### TASK MATERIAL
========================
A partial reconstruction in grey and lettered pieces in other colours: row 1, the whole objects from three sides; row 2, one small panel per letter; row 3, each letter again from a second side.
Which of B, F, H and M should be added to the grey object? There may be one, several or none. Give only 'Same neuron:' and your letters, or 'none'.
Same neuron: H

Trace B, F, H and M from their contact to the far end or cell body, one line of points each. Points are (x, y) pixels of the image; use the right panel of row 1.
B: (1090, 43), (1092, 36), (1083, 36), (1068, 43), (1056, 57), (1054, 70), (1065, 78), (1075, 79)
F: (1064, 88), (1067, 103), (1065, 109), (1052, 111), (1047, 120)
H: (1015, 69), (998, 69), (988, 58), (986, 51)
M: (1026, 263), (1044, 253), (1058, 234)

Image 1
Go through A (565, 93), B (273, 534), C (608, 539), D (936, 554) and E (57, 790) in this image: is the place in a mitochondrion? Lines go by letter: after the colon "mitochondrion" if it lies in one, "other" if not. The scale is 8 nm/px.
========================
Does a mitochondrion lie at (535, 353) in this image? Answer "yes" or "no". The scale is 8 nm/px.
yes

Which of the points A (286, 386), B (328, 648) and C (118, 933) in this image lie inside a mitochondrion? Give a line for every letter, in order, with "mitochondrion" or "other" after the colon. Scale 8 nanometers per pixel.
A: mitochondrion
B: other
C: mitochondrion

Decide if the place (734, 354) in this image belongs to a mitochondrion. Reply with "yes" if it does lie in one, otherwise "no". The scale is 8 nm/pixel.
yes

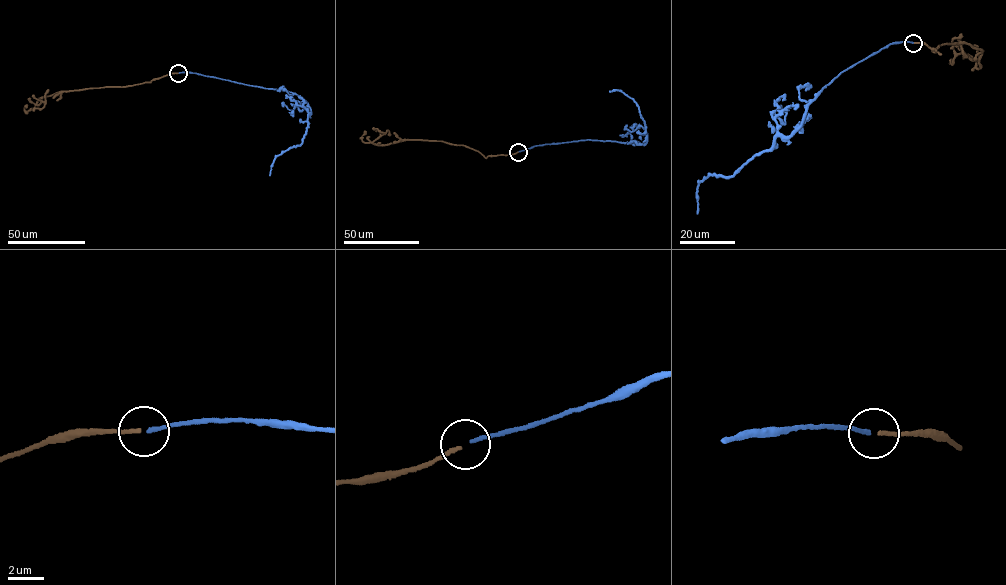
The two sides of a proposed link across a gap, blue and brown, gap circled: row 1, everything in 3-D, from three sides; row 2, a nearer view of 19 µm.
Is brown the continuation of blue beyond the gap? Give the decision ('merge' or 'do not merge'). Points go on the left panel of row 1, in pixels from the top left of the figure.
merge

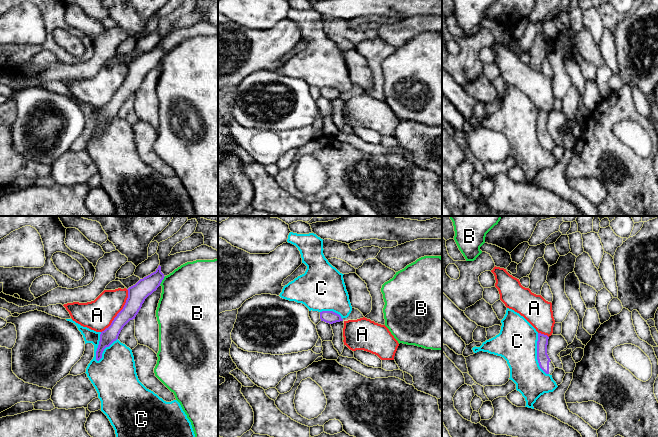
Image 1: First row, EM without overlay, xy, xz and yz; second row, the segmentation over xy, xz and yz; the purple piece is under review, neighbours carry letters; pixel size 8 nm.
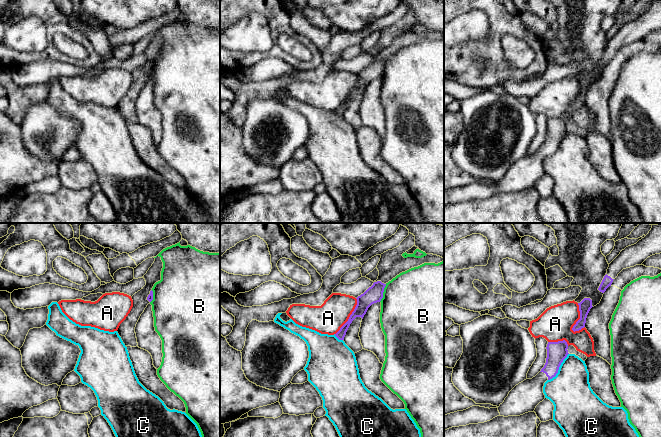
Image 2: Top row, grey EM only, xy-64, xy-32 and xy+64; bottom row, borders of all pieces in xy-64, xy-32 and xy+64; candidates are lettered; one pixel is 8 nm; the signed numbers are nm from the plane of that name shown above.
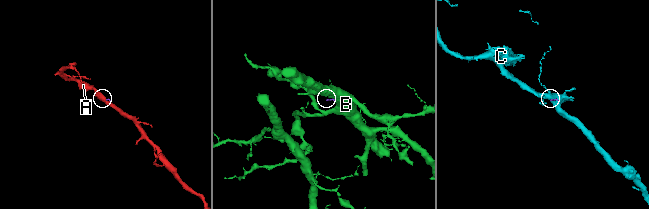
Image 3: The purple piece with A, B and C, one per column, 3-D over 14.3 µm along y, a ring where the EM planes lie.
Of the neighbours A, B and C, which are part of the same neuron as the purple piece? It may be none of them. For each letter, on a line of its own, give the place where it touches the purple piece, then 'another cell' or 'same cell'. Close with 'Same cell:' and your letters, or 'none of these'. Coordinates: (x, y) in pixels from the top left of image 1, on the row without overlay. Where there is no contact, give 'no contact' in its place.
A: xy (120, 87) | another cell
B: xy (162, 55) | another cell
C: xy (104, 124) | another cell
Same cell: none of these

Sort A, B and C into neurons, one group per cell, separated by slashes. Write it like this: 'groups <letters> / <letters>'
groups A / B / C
========================
### TASK
Please copy each line from the material above in which the string "pieces" appears.

### EXPECTED ANSWER
A partial reconstruction in grey and lettered pieces in other colours: row 1, the whole objects from three sides; row 2, one small panel per letter; row 3, each letter again from a second side.
Image 2: Top row, grey EM only, xy-64, xy-32 and xy+64; bottom row, borders of all pieces in xy-64, xy-32 and xy+64; candidates are lettered; one pixel is 8 nm; the signed numbers are nm from the plane of that name shown above.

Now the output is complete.